VIII domingo del tiempo ordinario
Parece ser que las cuentas hasta ahora no resultan del todo favorables. Como humanidad llevamos cargando dos derrotas dolorosas, que van de la mano y que nos marcan de modo drástico: la muerte moral (el pecado) y la muerte biológica. Dice San Pablo: “El aguijón de la muerte es el pecado” (1 Cor. 15). De aquí brota el desmoronamiento de nuestra naturaleza y todas las complicaciones sociales, que hoy tienen profundas y diversas expresiones.

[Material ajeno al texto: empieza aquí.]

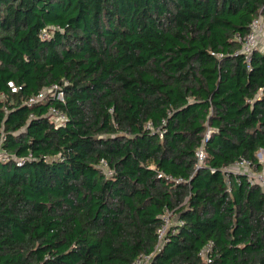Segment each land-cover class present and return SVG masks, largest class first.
<instances>
[{
	"label": "trees",
	"instance_id": "trees-1",
	"mask_svg": "<svg viewBox=\"0 0 264 264\" xmlns=\"http://www.w3.org/2000/svg\"><path fill=\"white\" fill-rule=\"evenodd\" d=\"M258 16L264 0H0V264H206L209 244V264H264V192L224 174L264 153V48L235 40Z\"/></svg>",
	"mask_w": 264,
	"mask_h": 264
},
{
	"label": "built area",
	"instance_id": "built-area-1",
	"mask_svg": "<svg viewBox=\"0 0 264 264\" xmlns=\"http://www.w3.org/2000/svg\"><path fill=\"white\" fill-rule=\"evenodd\" d=\"M264 38V18L261 16H258L254 18L250 24L249 33L245 37L237 36L236 41L241 44L240 53L245 55L246 58L249 57L251 52L256 48L255 45L259 38ZM12 87V85H9ZM15 91V89H13ZM47 96L51 97H62V93L57 90V87L52 86L50 88L44 89L38 94L35 98H32L29 100V103H34L40 99H44ZM49 119L53 121L55 125H60L65 120V117L62 113H60L56 109H50L48 112ZM208 138V133L205 135L204 141H206ZM261 152V151H259ZM258 152V153H259ZM257 153V154H258ZM263 153V152H262ZM264 154V153H263ZM258 156L261 157L259 154ZM257 157V156H256ZM196 159L199 164H201L204 160V153L202 149H199L196 152ZM0 160L6 161V153L2 150L1 147V141H0ZM260 165V170L258 171V174L254 175L253 172L249 171V168L256 167L252 165L247 160H240L236 163H234L232 166L225 167L224 168V174L227 176L228 174H241L248 178L249 181L252 183L257 184L259 187L262 188V191L264 192V160L263 162H258ZM101 166L105 170L107 174L110 175L109 170L107 169V164L104 161H101ZM257 169V167H256ZM174 216L170 213H166L163 217L164 224L157 230V238H158V245L156 250L159 249L160 245L164 241V237L168 229L171 227L172 223L171 218ZM210 248V244L207 245L201 252L200 256L204 260V263L209 264L210 260L208 259L206 253ZM150 260V256H142L140 255L138 258H136L132 263L130 264H148Z\"/></svg>",
	"mask_w": 264,
	"mask_h": 264
},
{
	"label": "rangeland",
	"instance_id": "rangeland-1",
	"mask_svg": "<svg viewBox=\"0 0 264 264\" xmlns=\"http://www.w3.org/2000/svg\"><path fill=\"white\" fill-rule=\"evenodd\" d=\"M255 47L256 48H259V49H262V48H264V38H259L258 39V41H257V43H256V45H255ZM261 155V157L260 156H258V155ZM263 160H264V154L262 153V152H259L258 154H257V161L259 162H263ZM249 171L250 172H253V174L254 175H256V174H258V171H257V169H256V167H252V168H249ZM175 220H174V217L173 218H171V222H174Z\"/></svg>",
	"mask_w": 264,
	"mask_h": 264
}]
</instances>
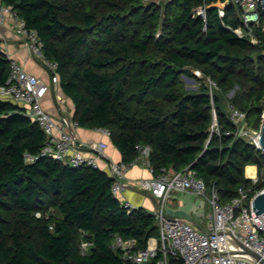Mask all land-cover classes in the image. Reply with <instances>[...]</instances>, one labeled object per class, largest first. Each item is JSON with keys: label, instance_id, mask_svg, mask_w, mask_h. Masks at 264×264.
Returning <instances> with one entry per match:
<instances>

El pecado, que significa la muerte moral, nos lleva a equivocarnos y a ser víctimas de nuestras propias equivocaciones. Pero, además, el pecado, que anestesia el interior del ser humano, nos impide dar lo mejor de nosotros y vivir con alegría. Por otra parte, sea debido al rechazo a las visiones teñidas de escrúpulos religiosos o debido a un sentido laxo de la vida, la cultura actual minimiza el pecado, para muchos nada es pecado. Pero, en realidad, el pecado encierra una responsabilidad muy profunda y delicada respecto a nuestra propia existencia y respecto al mundo.
Debemos ser realistas: la delincuencia, las injusticias, el hambre, los niños de la calle, el poco esfuerzo para estar con los ancianos, la violencia intrafamiliar y los demás hechos que provocan dolor, traición, miedo y desilusión, hasta el extremo de la guerra, como se está viviendo en Ucrania por la invasión de Rusia, son, precisamente, expresiones contundentes del corazón enfermo, marcado por el pecado.
El desorden interior, que provocan los sentimientos y las mentalidades equivocadas, termina alimentando “la mutua desconfianza y la hostilidad, los conflictos y las desgracias, de los que el hombre es a la vez causa y víctima” (G. S. 8). A eso se refiere san Pablo con: “El aguijón de la muerte es el pecado” (1 Cor. 15).
Ante esta realidad tan cruda, ¿todo está perdido? Obviamente que no. No fuimos hechos para la muerte. Pero necesitamos atrevernos a echar mano de las herramientas más altas. Después de Dios, hagamos valer nuestro propio ser. Somos personas, a imagen y semejanza de Dios, con enormes capacidades. Las buenas decisiones, por pequeñas que sean, van reconfigurando al ser humano. Dice el libro del Sirácide: “El fruto muestra cómo ha sido el cultivo de un árbol; la palabra muestra la mentalidad del hombre. Nunca alabes a nadie antes de que hable, porque esa es la prueba del hombre” (27, 5-8). Pues que nuestro pensar, hablar y actuar nos coloquen en la altura que realmente somos, en lo que queremos y en lo que deseamos que el mundo sea.
O como dice Jesús: “No hay árbol bueno que produzca frutos malos, ni árbol malo que produzca frutos buenos. Cada árbol se conoce por sus frutos” (Lc. 6, 39-45). Pero resulta que Dios a todos nos hizo árboles buenos. Siendo así, ¿por qué esconder la capacidad infinita de bondad que Dios sembró en nosotros?
La cuaresma, que está por iniciar, es, precisamente, nuestra oportunidad para reafirmar nuestra vocación hacia el bien. Por eso, el Papa Francisco nos recuerda la exhortación de San Pablo: “No nos cansemos de hacer el bien, porque, si no desfallecemos, cosecharemos los frutos a su debido tiempo. Por tanto, mientras tengamos oportunidad, hagamos el bien a todos” (Ga. 6, 9-10).
El pecado nos ciega, nos debilita, pero no todo está perdido: demos gracias a Dios, “que nos ha dado la victoria por nuestro Señor Jesucristo” (1 cor. 15). Jesús es la victoria absoluta y definitiva sobre las dos vertientes de la muerte, la moral y la biológica. Y quiere que por Él también nosotros seamos victoriosos. Por eso es Señor de los vivos y de los muertos.
Los signos del pecado y de la muerte son intensos, pero, entre todos, podemos hacer crecer la cultura de la bondad.